AIM OF THE EXERCISE:
Translate this sentence from the excerpt below on summary graph pruning into Spanish: "In addition, we can use the summary graph to improve the pruning effect."
— start SELECTED EXTRACT —
The space cost of the summary graph is affordable. The storage complexity is at most \(O(M^2P^2)\) as there are \(M\cdot P\) partitions as presented in Sect. 4. In addition, we can use the summary graph to improve the pruning effect. In our proposed query processing algorithm in Algorithm 1, we compare the distance in the partial result with the \(\delta _{s\rightarrow t}\). If the partial distance is already no smaller than \(\delta _{s\rightarrow t}\), the message can be pruned without incurring further propagation to neighboring partitions. In the improved version with summary graph, we can obtain the minimum distance from each neighboring partition to the target partition. The pruning condition in line 24 of Algorithm 1 can be replaced by

$$\begin{aligned} dist(s,b')+dist(G_p', G_t)<\delta _{s\rightarrow t} \end{aligned}$$
(2)
— end SELECTED EXTRACT —
— start GIVEN RECORDS —
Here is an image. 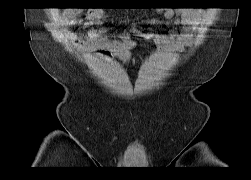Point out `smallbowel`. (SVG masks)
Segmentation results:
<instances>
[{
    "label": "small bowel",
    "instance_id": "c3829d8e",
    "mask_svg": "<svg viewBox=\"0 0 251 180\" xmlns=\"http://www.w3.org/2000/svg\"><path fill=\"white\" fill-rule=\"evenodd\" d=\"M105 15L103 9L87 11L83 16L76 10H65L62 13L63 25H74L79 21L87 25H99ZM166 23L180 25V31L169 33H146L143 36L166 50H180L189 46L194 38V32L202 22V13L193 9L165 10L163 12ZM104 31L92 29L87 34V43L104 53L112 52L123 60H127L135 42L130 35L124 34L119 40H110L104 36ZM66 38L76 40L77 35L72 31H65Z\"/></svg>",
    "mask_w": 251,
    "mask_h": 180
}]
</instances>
— end GIVEN RECORDS —
THE COMPLETED TASK:
Además, podemos usar el grafo resumen para mejorar el efecto de poda.